Given passage =
Implementation:Unslothai Unsloth MoE Ops
| Knowledge Sources | |
|---|---|
| Domains | MoE, Token_Routing |
| Last Updated | 2026-02-07 08:40 GMT |
Overview
Utility functions implementing fundamental MoE operations: token permutation, routing index computation, top-k expert selection, and a reference torch-native grouped GEMM.
Description
The moe_ops module provides the building blocks used by all MoE reference implementations. permute gathers tokens by expert assignment; unpermute scatters them back using index_copy_. calculate_topk computes expert selection with sigmoid or softmax activation and optional renormalization. get_routing_indices uses torch.histc and torch.argsort to compute per-expert token counts and gather indices. torch_grouped_gemm provides a pure PyTorch reference implementation of grouped matrix multiplication.

Given information =
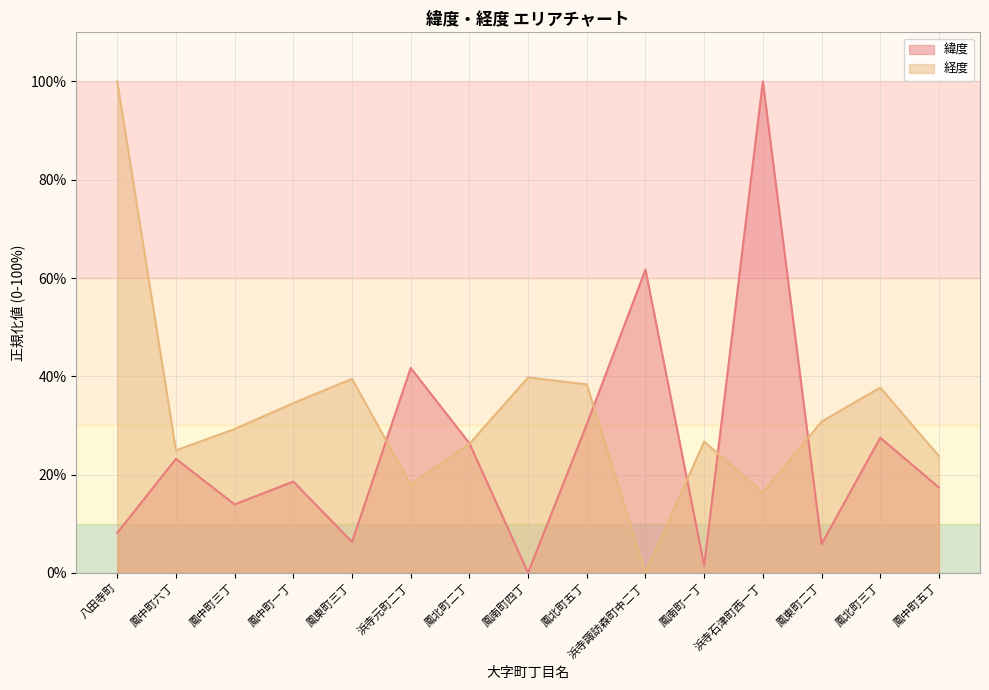

Where does the 緯度 series first go above 18?

鳳中町六丁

Parts of the exercise =
[1] List every function of the moe_ops module that the Unsloth MoE ops page names in its Description section.
[2] Extend the Unsloth MoE ops page with a further passage that picks up after its last sentence about torch_grouped_gemm.

Written answers =
[1] permute, unpermute, calculate_topk, get_routing_indices, torch_grouped_gemm

[2]
Usage
Import these functions when implementing custom MoE layers or when needing reference implementations for correctness validation against Triton kernels.
Code Reference
Source Location
- Repository: Unslothai_Unsloth
- File: unsloth/kernels/moe/grouped_gemm/reference/moe_ops.py
- Lines: 1-151
Signature
def permute(
X: torch.Tensor, gather_indices: torch.Tensor, topk: int,
) -> torch.Tensor:
"""Reorders tokens from token order to expert order."""
def unpermute(
X: torch.Tensor, gather_indices: torch.Tensor,
) -> torch.Tensor:
"""Inverse of permute: returns tokens to original order."""
def calculate_topk(
gating_output: torch.Tensor, top_k: int,
use_sigmoid: bool, renormalize: bool,
pre_act: bool = True, post_act: bool = False,
) -> Tuple[torch.Tensor, torch.Tensor]:
"""Computes top-k expert selection and routing weights."""
@torch.no_grad()
def get_routing_indices(
selected_experts, num_experts,
return_scatter_indices: bool = False,
) -> Union[Tuple[torch.Tensor, torch.Tensor], Tuple[torch.Tensor, torch.Tensor, torch.Tensor]]:
"""Computes token counts per expert and gather indices."""
def torch_grouped_gemm(
X, W, m_sizes, transpose=True,
) -> torch.Tensor:
"""Reference grouped GEMM: iterates through experts for individual matmuls."""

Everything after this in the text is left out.